After the user submit the form I check if the $_SESSION["spamKey"] variable is equal to the $_POST["spamKey"] variable so I decide to process the query or not.

The code

Simple form

<form action="index.php" method="post" id="formOne">

    <label for='input_eins'>Name</label>
        <input type='text' id='input_eins' name='name' />
    <label for='input_user'>E-Mail</label>
        <input type='text' id='input_user' name='user' />
    <label for='ta_text'>Comment</label>
        <textarea name='text'></textarea>
    <label for='input_spamKey'>spamKey</label>
        <input type='text' id='input_spamKey' name='spamKey' />
    <input type='submit' value='Senden'>
</form>

script.js (using jQuery)

var spamKey = false;
$("#formOne > input").focus(function() {
         if(spamKey == false) {
        dataString = "action=getSpamKey";
        $.ajax({
            url: 'asyncresponse.php',
            data: dataString,
            type: "POST",
            success: function(data) {
                $("#input_spamKey").val(data);
                if(data != "") {
                    spamKey = true;
                }
              }
        });
    }
});

asyncresponse.php (Info: The POST-Variables are sanitized)

if($_POST["action"] == "getSpamKey") {
    $spamKey = md5(time().microtime());
    $_SESSION["spamKey"] = $spamKey;
    echo $spamKey;
}

check routine in PHP

($_SESSION["spamKey"] == $_POST["spamKey"] && !empty($_SESSION["spamKey"]))

Okay - whats my question?

Which steps you would suggest me to protect multiple forms?
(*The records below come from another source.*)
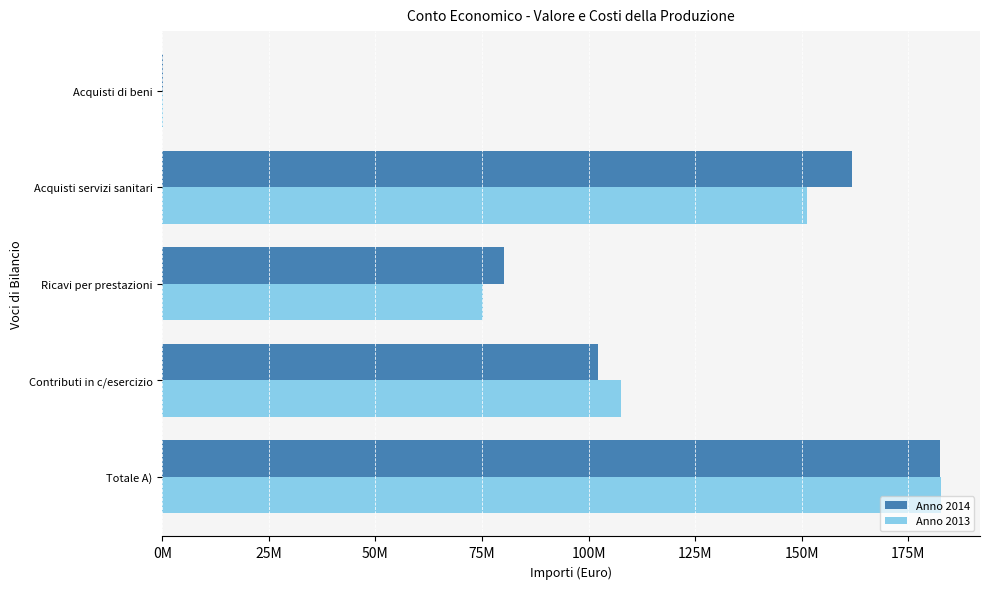

Reading right to left, extract all data points from this chart.

Anno 2014: 150901	161709572	80113988	102184299	182298287
Anno 2013: 175462	151160312	75162186	107495501	182657687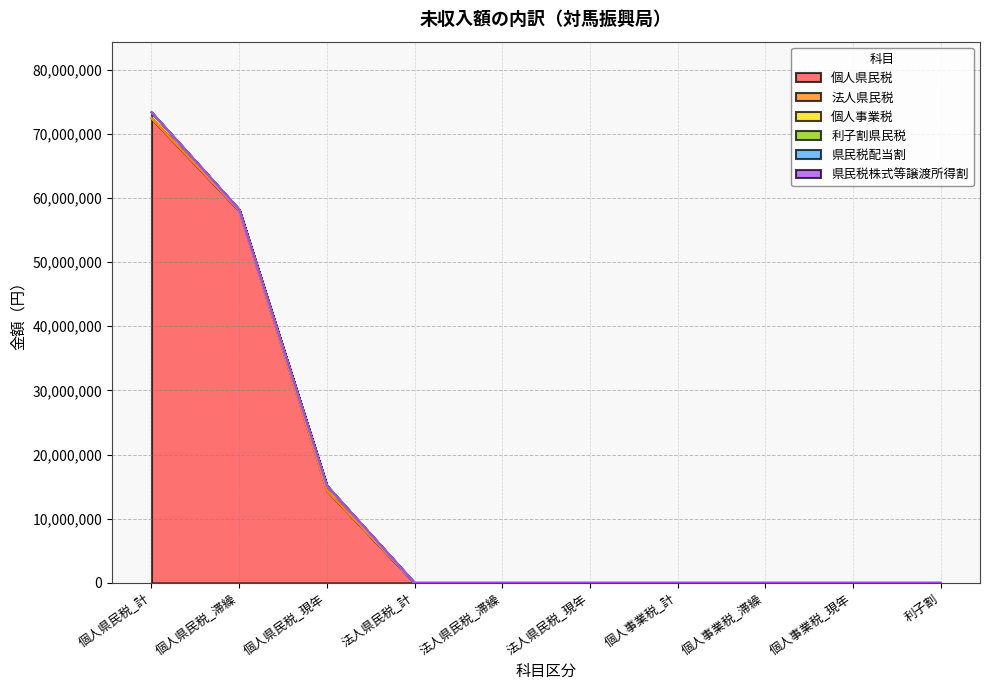

True or false: 県民税株式等譲渡所得割 and 個人事業税 intersect in this chart.

False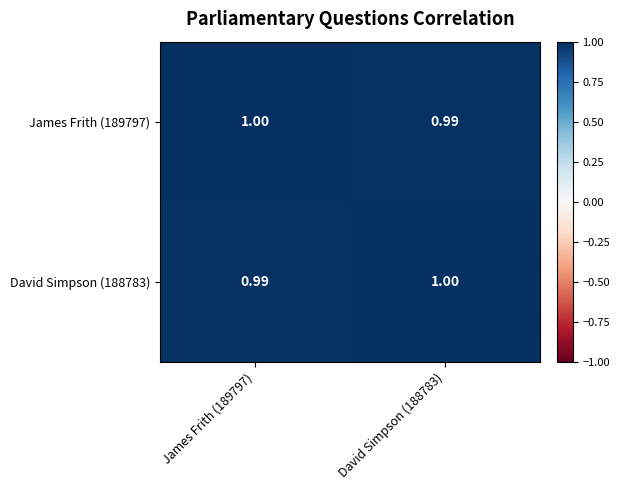

How many categories are shown in the chart?

2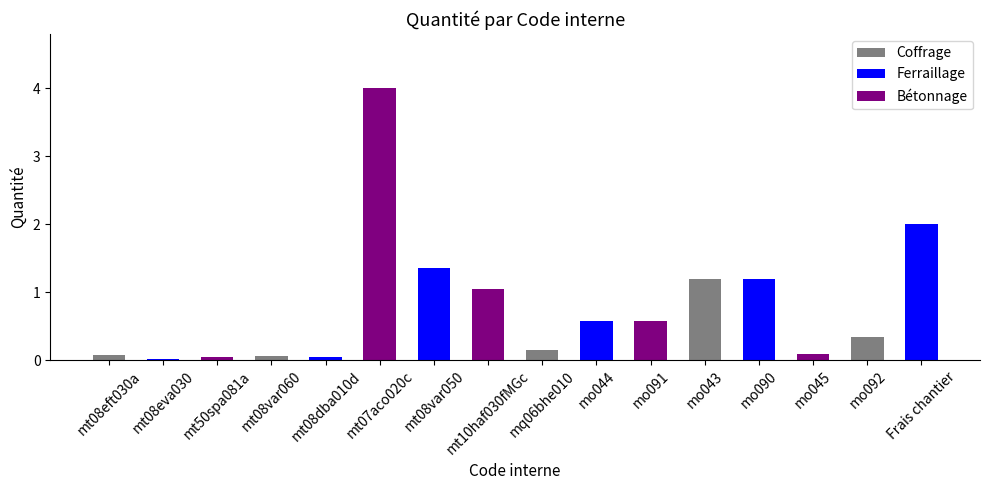

What is the greatest value displayed?

4.0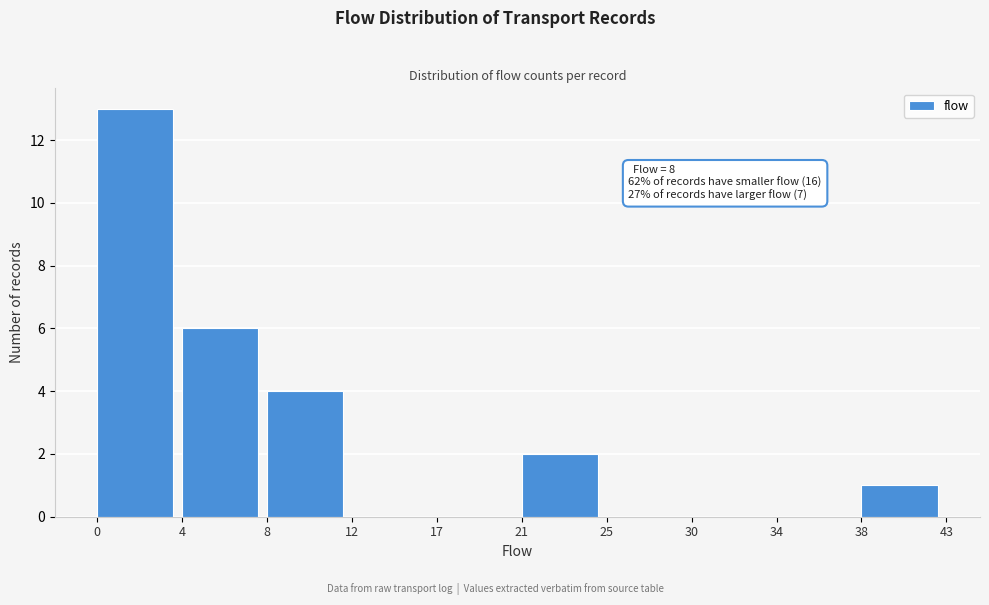

Reading left to right, list all the values displayed in this chart.

0=13	4=6	8=4	12=0	17=0	21=2	25=0	30=0	34=0	38=1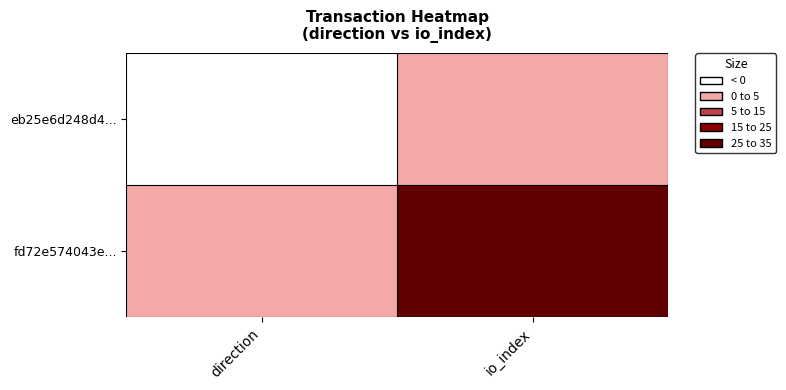

Which has a higher value, io_index or direction?

io_index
And probably a basic question - is this a valid solution to deal with the spam issue?

Thanks for your help in advance.

A simple demo you can find here: http://godesign.ch/labor/antispam/index.php

1
phpjavascriptjquerybotsspam
If it catches on, and/or your site is popular enough, the spammers will adapt. Not all of them at once, but they will. - tripleee

1 Answers

1
votes

Captcha used to be an effective method of preventing spam. It is now broken because it was widely implemented, creating an economic incentive to break it (google "captcha broken").

I have seen this method be effective in projects. You risk that someone, at some point, will be motivated to break it. Correctly implemented, I believe it provides reasonable protection against spam at this point in time.